When the defect causes an accident involvT ing some violence or collision with external objects, the resulting loss is treated as property damage. On the other hand, when the damage to the product results from deterioration, internal breakage, or other non-accidental causes, it is treated as economic loss.

Moorman, 61 Ill.Dec. at 752, 435 N.E.2d at 449 (citations omitted). Pratt & Whitney argues that the damage here resulted from a gradual internal breakdown and thus, that the losses should be treated as economic losses. Defendant’s Memorandum at 13. However, that argument overlooks that the passage above is defining “economic loss with respect to damage to the product. Moorman, 61 Ill.Dec. at 752, 435 N.E.2d at 449 (emphasis added). Here, Trans States has alleged that the product damaged not only itself but also the airframe and also caused personal injuries.

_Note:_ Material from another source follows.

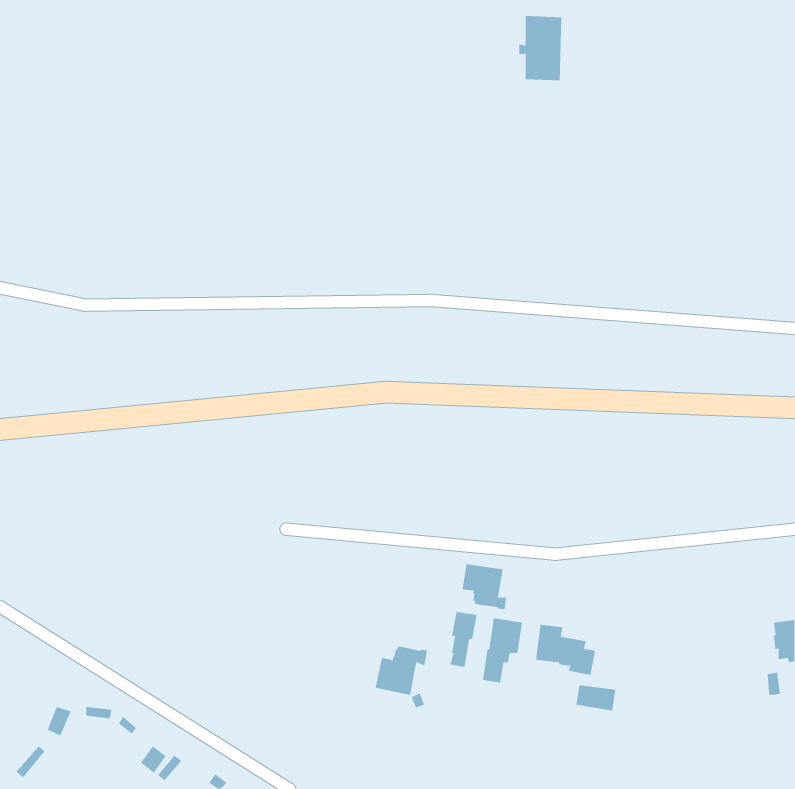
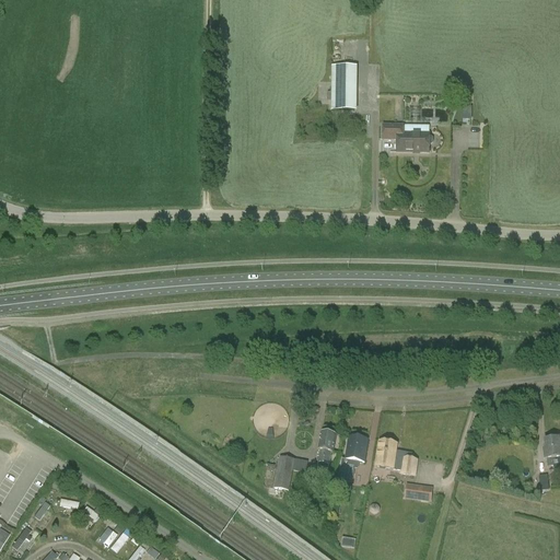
building: [519,16,562,81] -> [327,62,358,108]
building: none -> [383,122,433,150]
building: [460,563,507,610] -> none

Thus, the violence versus deterioration distinction is not relevant here.

Assuming arguendo that such a distinction were relevant, we believe that there is sufficient evidence for a jury to find that an inflight fire is a sudden and dangerous occurrence, even if the underlying cause was a gradual deterioration of engine bolts. Further, case law supports the proposition that a sudden and calamitous event can occur even where the underlying cause developed gradually. See American Xyrofin, Inc. v. Allis-Chalmers Corp., 230 Ill.App.3d 662, 172 Ill. Dec. 289, 296, 595 N.E.2d 650, 657 (1992). The suddenness inquiry focuses on the suddenness of the occurrence of the event that results in injury, not the suddenness' of the development of the defect. Id., citing United Air Lines, Inc. v. CEI Indus. of Illinois, Inc., 148 Ill.App.3d 332, 102 Ill.Dec. 1, 499 N.E.2d 558 (1986). Even a history of repairs prior to the occurrence of the event does not preclude a finding that the event causing injury was sudden and calamitous. Id., citing Vaughn v. General Motors Corp., 102 Ill.2d 431, 80 Ill.Dec. 743, 466 N.E.2d 195 (1984). We note, though, that the Pratt & Whitney’s alleged notification of Trans States regarding the need for maintenance action on the bolts may be relevant to determining or apportioning liability for damages.

In sum, we hold that, subject to proof of liability at trial, Trans States may recover damages under a strict liability or negligence theory for the repair of the airframe and amounts paid in settlement for personal injuries. Trans States may not recover under these theories the amount paid to repair the engine or lost revenues. Those damages can only be sought under Count II, which is a warranty theory.

CONCLUSION

Pratt & Whitney moved for summary judgment on Counts I and III, which sound in negligence and strict products liability, on the grounds that economic loss damages are not compensable in tort. As stated above, we find that the lost revenues and the cost of repairing the engine are economic loss damages. Accordingly, we grant summary judgment to Pratt & Whitney as to those portions of Counts I and III but deny summary judgment as to the remaining damages sought under those counts, for personal injury and repair of the airframe. 
      
      . Of course, any recovery at all is predicated upon Trans States proving liability on the part of Pratt & Whitney.
     
      
      
        . We note with disappointment that this is not the only instance where Pratt & Whitney selectively quoted case language in a way that changed the meaning. Its reply memorandum purported to quote a passage from Anderson Electric, Inc. v. Ledbetter Erection Corp., 115 Ill.2d 146, 104 Ill.Dec. 689, 691, 503 N.E.2d 246, 248 (1986), but omitted critical language from the beginning of the passage. See Defendant’s Reply at 9. The omitted language states "when the damage results from a qualitative defect of the product and no person is injured or other property damaged, the resulting loss is purely economic.” Anderson, 104 Ill.Dec. at 691, 503 N.E.2d at 248. It is clear that when the full passage is reviewed, it does not support Pratt & Whitney's position that the losses alleged here arc purely economic.